:: Extract provided ::

1. **Initial Setup:** Begin with a language model finetuned on a small dataset (seed data).
2. **Self-Augmentation:** Utilize this seed model to generate instructional prompts based on a large web corpus, effectively creating new training data.
3. **Self-Curation:** Select the highest quality training examples from these generated prompts for further use.
4. **Model Finetuning:** Use these curated high-quality examples to further train the language model, enhancing its ability to follow complex instructions.
5. **Iterative Improvement:** Repeat the augmentation and curation steps to progressively improve the model's performance.

**Outcome:** This iterative training approach aims to develop a language model that excels at understanding and executing instructions, outperforming existing models on benchmark tests without relying on advanced training data.

:: Stated task A ::
In the records, starting with the first line and going on through the line with "export const myFeature", put "script" in place of "program" and change nothing else. Leave out the pictures.

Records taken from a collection
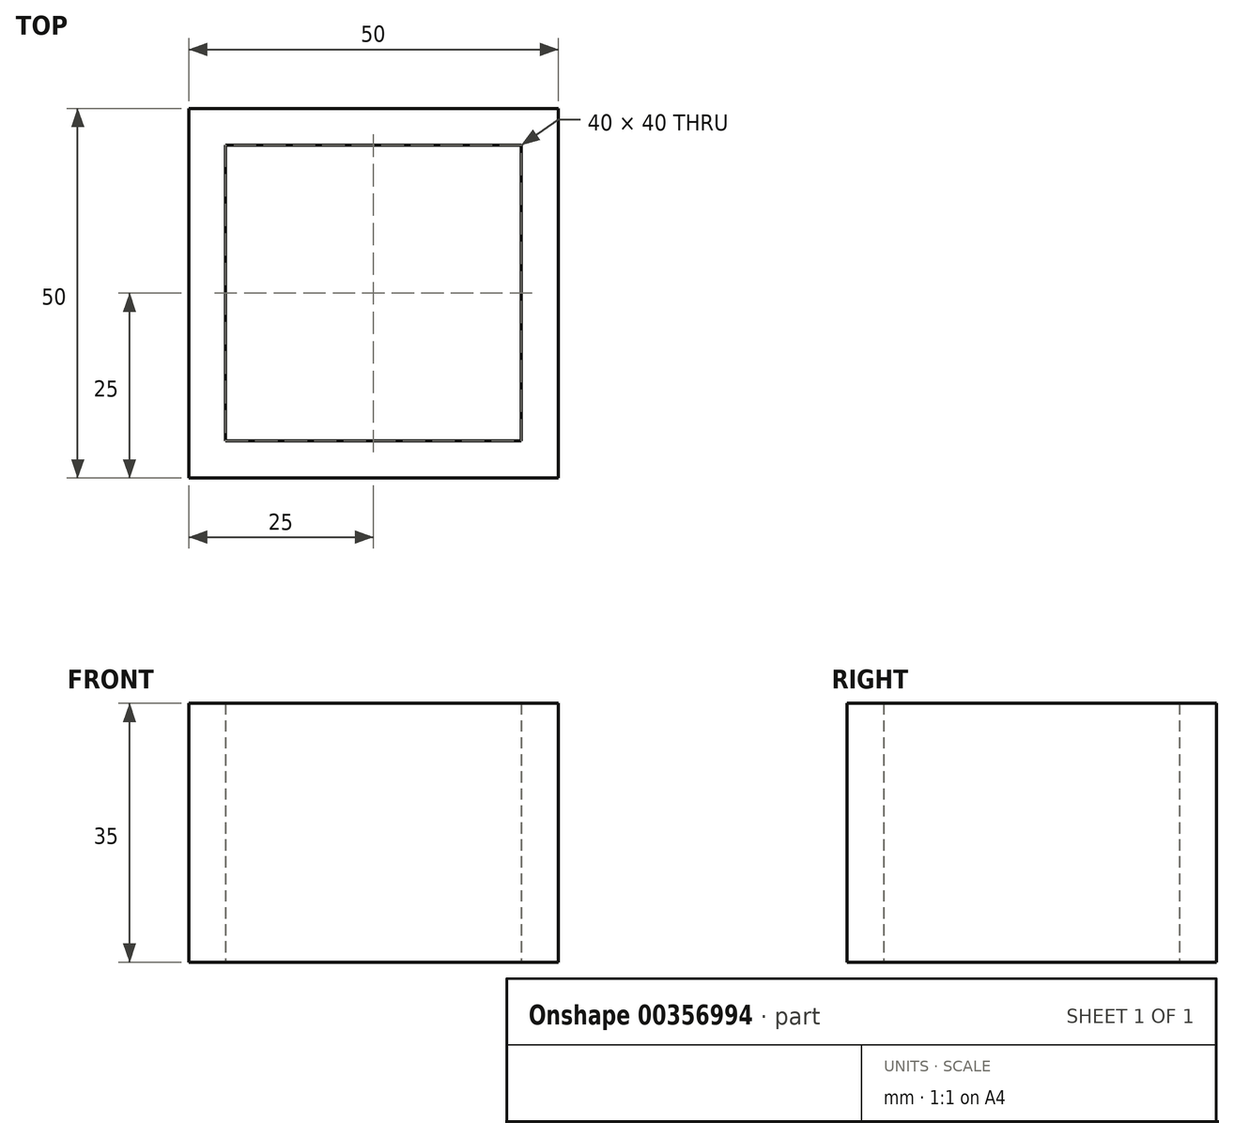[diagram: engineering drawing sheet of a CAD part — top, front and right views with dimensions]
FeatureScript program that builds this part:
annotation { "Feature Type Name" : "Feature", "Feature Type Description" : "" }
export const myFeature = defineFeature(function(context is Context, id is Id, definition is map)
    precondition{}
    {
        {
            var Q0;
            Q0=qCreatedBy(makeId("Top.planeOp"),FACE);
            var sketch = newSketch(context, id + "F0", { "sketchPlane" : qUnion([Q0])});
            skLineSegment(sketch, "E0.bottom", {"start": v(0, 0) * mm, "end": v(50, 0) * mm});
            skLineSegment(sketch, "E0.top", {"start": v(0, 50) * mm, "end": v(50, 50) * mm});
            skLineSegment(sketch, "E0.left", {"start": v(0, 0) * mm, "end": v(0, 50) * mm});
            skLineSegment(sketch, "E0.right", {"start": v(50, 0) * mm, "end": v(50, 50) * mm});
            skLineSegment(sketch, "E1.bottom", {"start": v(45, 45) * mm, "end": v(5, 45) * mm});
            skLineSegment(sketch, "E1.top", {"start": v(45, 5) * mm, "end": v(5, 5) * mm});
            skLineSegment(sketch, "E1.left", {"start": v(45, 45) * mm, "end": v(45, 5) * mm});
            skLineSegment(sketch, "E1.right", {"start": v(5, 45) * mm, "end": v(5, 5) * mm});
            skPoint(sketch, "E1.middle", {"position": v(25, 25) * mm});
            skLineSegment(sketch, "E2", {"start": v(25, 25) * mm, "end": v(25, 50) * mm, "construction": true});
            skLineSegment(sketch, "E3", {"start": v(25, 25) * mm, "end": v(0, 25) * mm, "construction": true});
            skSolve(sketch);
        }
        {
            var Q0;
            Q0=makeQuery(id+"F0.imprint","IMPRINT",FACE,{"disambiguationData":[TD([[makeQuery(id+"F0.imprint","IMPRINT",EDGE,{"derivedFrom":sQuery(id+"F0.wireOp",EDGE,"E0.bottom")}),1.0]])]});
            extrude(context, id + "F1", {"entities" : qUnion([Q0]), "depth" : 35 * mm});
        }
    });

:: Stated task B ::
Retype the text on the language model training steps, starting with "3. **Self-Curation:** Select" and going on through "advanced training data.".

:: Written answer A ::
[diagram: engineering drawing sheet of a CAD part — top, front and right views with dimensions]
FeatureScript script that builds this part:
annotation { "Feature Type Name" : "Feature", "Feature Type Description" : "" }
export const myFeature = defineFeature(function(context is Context, id is Id, definition is map)

:: Written answer B ::
3. **Self-Curation:** Select the highest quality training examples from these generated prompts for further use.
4. **Model Finetuning:** Use these curated high-quality examples to further train the language model, enhancing its ability to follow complex instructions.
5. **Iterative Improvement:** Repeat the augmentation and curation steps to progressively improve the model's performance.

**Outcome:** This iterative training approach aims to develop a language model that excels at understanding and executing instructions, outperforming existing models on benchmark tests without relying on advanced training data.